In 2001, I thought that typedef'd enum's were the best
implementation for named bit fields because the names
were displayed in gdb backtraces. There is some speshul
painfulness not only from the typedef's in both C/C++
but also from the inability to extend the no. of bits
beyond whatever and "int" contains.

But these are implementation issues which I choose to
call "minor" ;-)

>> The mixed code case is interesting: what happens
>> if a set:version encoding contains the literal string "0:V-R"
> 
> I can't understand you question. A version is either a set-version, or
> not a set-version.  If a version is a set-version, it has to be
> prefixed by "set:". Regular RPM versions cannot be prefixed by "set:",
> because "set" cannot be decoded as a valid serial number, which has to
> be an integer. There might be some implementation sloppiness out
> there, but in principle, I believe the encoding scheme is sane, and
> makes sense.
> 
> Now the question is, what if a set-version cannot be decoded? But that
> can be perplexed by a question, what if a regular rpm version cannot
> be decoded?
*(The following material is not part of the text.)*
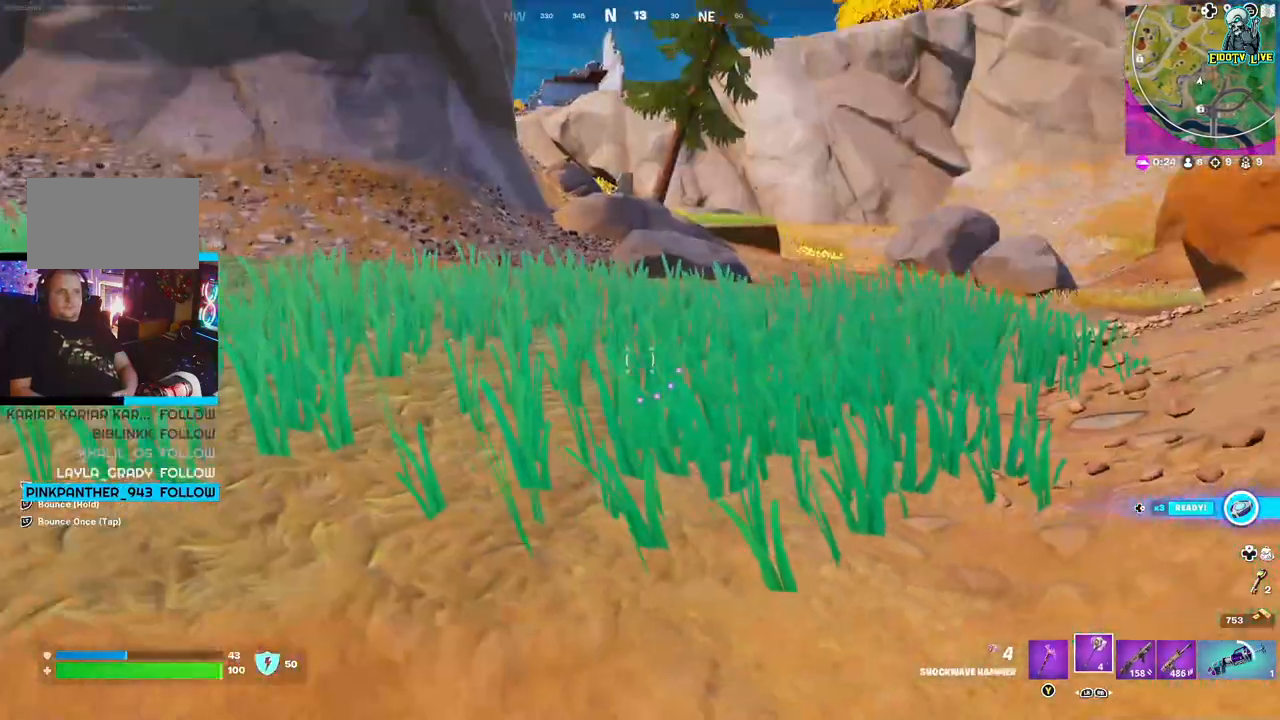
{"buttons": [], "left_stick": "center", "right_stick": "center", "events": [[67, "right_stick", "center"], [183, "right_stick", "right"], [383, "right_stick", "center"]]}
Or can you decode any junk as a valid RPM version?
> 

I'm trying to understand rpmsetcmp() as a "black box" independent
of all the gory implementation details of ELF symbols, base62 encoding,
and RPM dependencies.

I believe that set:versions are much like Bloom filters:
        1) strings can be added to a "set" in any order
        2) the comparison operation implied by
                Requires: foo >= set:….
        is identical to "contained in" or "is subset of"
Is that the case?

73 de Jeff
>> and a match is attempted against a traditional dependency like
>>        Provides: foo = 0:V-R
>> If the literal string in the Provides: is encoded on the
>> fly, will setcmp(…) match or not?